The N-body is only more complicated because instead of a single gravitational source, there are several. The code format is the same, though: each planet's position gets pushed by the N-1/2 Velocity, then we figure out the total gravity acceleration on each planet based on the new positions, then we push each planet's Velocity by that total acceleration.

Other methods, even high order methods, are often unstable because they linearly project the next step based on position and velocity at the same time. This will always err on the side of adding energy to the system, and the orbits will gradually move further and further outward. Other methods can overcompensate for this natural error and remove energy from the system. In general, one wants an energy neutral solution. The leap frog method will gradually err in terms of phase of the orbits, but not in overall energy.

Answer 4

A passing object will not enter orbit. One characteristic of an orbit is that you will return to the same point (relative to the body being orbited) with the same velocity. If you started from effective infinity, you'll go back to effective infinity.

In order to enter orbit, you will need to change the velocity at some point in a way unrelated to gravity, or perhaps have additional large bodies.

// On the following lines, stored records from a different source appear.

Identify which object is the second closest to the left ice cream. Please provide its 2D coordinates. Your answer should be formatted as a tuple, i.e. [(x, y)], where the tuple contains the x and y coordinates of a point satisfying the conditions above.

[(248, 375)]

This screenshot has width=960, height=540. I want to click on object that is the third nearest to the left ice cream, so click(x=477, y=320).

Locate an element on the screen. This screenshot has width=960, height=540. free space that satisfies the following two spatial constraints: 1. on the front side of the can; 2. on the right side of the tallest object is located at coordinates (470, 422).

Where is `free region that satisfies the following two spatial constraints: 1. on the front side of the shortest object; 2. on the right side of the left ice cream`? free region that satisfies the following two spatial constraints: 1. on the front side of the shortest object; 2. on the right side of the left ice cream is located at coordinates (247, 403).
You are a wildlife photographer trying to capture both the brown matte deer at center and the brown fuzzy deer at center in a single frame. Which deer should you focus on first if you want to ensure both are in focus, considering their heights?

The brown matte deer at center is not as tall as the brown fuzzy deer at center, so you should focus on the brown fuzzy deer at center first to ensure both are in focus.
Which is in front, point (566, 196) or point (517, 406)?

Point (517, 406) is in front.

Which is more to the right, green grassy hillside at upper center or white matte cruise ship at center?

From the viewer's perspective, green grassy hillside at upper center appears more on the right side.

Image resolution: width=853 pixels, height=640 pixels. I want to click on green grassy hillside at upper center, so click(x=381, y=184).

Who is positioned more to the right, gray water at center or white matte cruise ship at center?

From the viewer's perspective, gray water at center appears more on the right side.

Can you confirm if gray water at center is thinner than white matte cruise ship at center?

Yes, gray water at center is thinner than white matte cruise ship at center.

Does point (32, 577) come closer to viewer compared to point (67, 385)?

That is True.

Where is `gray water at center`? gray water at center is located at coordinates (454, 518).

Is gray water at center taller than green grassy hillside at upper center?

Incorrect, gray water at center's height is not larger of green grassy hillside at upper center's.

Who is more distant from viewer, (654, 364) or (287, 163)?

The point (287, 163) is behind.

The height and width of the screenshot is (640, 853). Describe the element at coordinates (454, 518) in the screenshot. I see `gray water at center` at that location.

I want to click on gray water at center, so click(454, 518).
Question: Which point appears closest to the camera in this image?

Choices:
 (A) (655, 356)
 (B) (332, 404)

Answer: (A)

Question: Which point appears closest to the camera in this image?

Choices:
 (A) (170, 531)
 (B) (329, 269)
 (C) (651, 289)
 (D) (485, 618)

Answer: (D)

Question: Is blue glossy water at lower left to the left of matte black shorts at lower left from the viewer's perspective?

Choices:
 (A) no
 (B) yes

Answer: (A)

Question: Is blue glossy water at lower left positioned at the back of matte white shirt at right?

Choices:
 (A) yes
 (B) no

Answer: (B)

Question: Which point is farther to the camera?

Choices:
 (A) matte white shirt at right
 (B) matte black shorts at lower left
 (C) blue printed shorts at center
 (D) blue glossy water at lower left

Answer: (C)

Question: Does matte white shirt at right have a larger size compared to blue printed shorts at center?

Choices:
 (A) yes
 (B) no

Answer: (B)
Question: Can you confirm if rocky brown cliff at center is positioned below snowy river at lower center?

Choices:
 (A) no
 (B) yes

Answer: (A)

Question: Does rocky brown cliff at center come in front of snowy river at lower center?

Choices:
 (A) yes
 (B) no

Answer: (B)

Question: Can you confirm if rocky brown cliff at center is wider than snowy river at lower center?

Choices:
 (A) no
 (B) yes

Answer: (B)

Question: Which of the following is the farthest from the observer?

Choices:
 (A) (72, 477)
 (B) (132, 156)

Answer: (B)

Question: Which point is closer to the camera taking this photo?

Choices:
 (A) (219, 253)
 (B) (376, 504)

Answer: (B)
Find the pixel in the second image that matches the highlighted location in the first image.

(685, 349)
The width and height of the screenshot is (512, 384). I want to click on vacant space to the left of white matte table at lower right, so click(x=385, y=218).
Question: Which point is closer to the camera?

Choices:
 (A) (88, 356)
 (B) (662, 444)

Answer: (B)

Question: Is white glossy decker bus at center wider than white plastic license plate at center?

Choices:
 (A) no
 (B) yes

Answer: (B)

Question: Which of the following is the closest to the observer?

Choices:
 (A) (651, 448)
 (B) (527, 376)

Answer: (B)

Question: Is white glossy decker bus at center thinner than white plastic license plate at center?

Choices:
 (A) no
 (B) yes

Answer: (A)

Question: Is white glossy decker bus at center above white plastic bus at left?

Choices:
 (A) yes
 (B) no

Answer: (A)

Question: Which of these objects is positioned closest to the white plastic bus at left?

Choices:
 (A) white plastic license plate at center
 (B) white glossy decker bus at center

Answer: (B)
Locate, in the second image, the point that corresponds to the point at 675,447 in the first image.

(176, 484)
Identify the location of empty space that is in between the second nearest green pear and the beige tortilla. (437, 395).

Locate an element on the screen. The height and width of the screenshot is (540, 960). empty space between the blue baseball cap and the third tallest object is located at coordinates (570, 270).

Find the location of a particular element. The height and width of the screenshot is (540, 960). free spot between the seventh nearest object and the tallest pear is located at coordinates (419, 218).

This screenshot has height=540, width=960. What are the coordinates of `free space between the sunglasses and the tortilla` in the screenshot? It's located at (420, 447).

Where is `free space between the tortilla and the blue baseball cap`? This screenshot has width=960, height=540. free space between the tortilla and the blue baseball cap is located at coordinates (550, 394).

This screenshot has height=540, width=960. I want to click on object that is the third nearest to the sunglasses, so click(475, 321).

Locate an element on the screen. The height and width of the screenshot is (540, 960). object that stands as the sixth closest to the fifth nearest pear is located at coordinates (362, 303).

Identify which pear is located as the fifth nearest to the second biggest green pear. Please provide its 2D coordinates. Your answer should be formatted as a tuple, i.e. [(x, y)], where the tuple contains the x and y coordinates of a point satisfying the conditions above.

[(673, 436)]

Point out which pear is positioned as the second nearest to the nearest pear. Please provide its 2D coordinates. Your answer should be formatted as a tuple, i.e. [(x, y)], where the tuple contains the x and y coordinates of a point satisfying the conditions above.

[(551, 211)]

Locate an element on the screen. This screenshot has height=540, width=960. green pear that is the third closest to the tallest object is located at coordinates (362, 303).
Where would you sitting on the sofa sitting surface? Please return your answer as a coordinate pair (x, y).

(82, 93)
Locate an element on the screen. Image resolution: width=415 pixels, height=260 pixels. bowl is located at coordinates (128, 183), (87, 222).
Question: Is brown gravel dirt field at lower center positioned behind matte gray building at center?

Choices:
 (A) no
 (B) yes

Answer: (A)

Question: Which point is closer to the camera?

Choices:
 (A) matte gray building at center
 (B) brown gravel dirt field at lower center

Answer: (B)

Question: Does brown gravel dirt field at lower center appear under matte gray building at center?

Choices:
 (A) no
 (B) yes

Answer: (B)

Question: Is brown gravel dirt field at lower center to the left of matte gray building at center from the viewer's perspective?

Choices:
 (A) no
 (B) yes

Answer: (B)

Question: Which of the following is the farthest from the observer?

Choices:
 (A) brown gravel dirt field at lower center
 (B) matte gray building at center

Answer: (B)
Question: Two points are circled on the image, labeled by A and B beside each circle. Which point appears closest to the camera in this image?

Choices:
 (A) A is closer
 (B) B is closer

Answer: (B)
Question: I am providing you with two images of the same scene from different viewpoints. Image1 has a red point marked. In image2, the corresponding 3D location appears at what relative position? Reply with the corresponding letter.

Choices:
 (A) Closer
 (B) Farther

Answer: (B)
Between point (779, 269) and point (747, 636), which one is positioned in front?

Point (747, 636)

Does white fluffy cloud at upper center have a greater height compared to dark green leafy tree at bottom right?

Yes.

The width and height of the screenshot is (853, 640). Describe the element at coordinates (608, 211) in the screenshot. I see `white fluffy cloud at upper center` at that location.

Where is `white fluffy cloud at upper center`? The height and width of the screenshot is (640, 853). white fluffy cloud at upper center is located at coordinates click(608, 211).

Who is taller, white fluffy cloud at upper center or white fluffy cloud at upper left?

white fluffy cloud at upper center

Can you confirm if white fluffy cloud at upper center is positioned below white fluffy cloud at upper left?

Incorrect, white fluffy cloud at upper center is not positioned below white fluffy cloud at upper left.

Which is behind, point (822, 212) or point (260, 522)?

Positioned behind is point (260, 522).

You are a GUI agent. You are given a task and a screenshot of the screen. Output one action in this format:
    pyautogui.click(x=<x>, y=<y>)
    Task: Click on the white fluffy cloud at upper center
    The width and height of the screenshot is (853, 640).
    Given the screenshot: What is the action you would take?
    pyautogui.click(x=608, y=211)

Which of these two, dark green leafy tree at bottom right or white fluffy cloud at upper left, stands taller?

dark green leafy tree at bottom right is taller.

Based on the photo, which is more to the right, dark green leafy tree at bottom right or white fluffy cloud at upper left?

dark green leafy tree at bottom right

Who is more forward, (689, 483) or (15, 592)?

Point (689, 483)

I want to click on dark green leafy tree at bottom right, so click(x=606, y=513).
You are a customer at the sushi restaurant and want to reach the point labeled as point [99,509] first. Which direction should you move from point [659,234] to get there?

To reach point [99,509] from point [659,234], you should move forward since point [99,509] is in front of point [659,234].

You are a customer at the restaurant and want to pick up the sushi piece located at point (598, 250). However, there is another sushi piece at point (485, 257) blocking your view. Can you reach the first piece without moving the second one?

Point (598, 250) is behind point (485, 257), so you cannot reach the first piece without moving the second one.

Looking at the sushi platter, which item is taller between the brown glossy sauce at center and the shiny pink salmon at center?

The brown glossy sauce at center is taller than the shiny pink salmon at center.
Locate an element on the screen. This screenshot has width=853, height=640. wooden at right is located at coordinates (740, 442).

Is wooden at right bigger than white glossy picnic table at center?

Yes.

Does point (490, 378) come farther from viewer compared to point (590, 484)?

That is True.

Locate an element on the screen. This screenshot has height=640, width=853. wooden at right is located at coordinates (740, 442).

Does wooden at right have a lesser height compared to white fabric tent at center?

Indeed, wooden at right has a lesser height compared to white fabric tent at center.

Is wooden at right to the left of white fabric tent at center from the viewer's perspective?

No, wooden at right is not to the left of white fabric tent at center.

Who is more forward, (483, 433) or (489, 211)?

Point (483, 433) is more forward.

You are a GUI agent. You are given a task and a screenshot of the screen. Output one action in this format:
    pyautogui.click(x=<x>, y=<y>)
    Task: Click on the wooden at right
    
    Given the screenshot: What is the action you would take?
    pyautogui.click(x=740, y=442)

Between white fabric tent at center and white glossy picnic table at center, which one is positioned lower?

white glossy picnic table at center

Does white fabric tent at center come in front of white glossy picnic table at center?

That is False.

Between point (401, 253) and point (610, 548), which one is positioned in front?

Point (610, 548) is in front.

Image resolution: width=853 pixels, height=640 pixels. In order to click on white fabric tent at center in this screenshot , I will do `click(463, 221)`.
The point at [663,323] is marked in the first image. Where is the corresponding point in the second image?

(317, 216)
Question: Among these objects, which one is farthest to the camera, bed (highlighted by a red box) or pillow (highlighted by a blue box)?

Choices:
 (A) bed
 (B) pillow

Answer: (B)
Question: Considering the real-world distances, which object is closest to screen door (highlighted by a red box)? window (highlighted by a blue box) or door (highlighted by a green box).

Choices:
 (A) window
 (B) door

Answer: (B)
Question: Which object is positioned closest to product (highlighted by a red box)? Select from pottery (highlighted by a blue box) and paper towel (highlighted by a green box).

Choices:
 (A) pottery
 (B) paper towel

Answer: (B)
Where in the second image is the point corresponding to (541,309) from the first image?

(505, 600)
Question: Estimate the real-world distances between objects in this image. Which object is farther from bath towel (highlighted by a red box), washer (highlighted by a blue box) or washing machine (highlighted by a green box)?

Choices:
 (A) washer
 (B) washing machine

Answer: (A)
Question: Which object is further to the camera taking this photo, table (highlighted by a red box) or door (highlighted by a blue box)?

Similarly, you can't launch an object into orbit from the surface: you have to have something (like a last rocket burn) once the satellite reaches the desired altitude. Otherwise it will try to return to the launch point, which is on the surface.

Some of my worst debugging experiences were when the program was fine and my test data or calculations were off. Make sure you know what to look for.

Answer 5

A) We have no idea what your input values are.

B) You might want to use a better approximation than Newton-Raphson.

C) Passing objects do not generally fall into orbit IRL, gravity is extremely weak, it takes equally weak velocities or truly exceptional masses to get much more than curvature.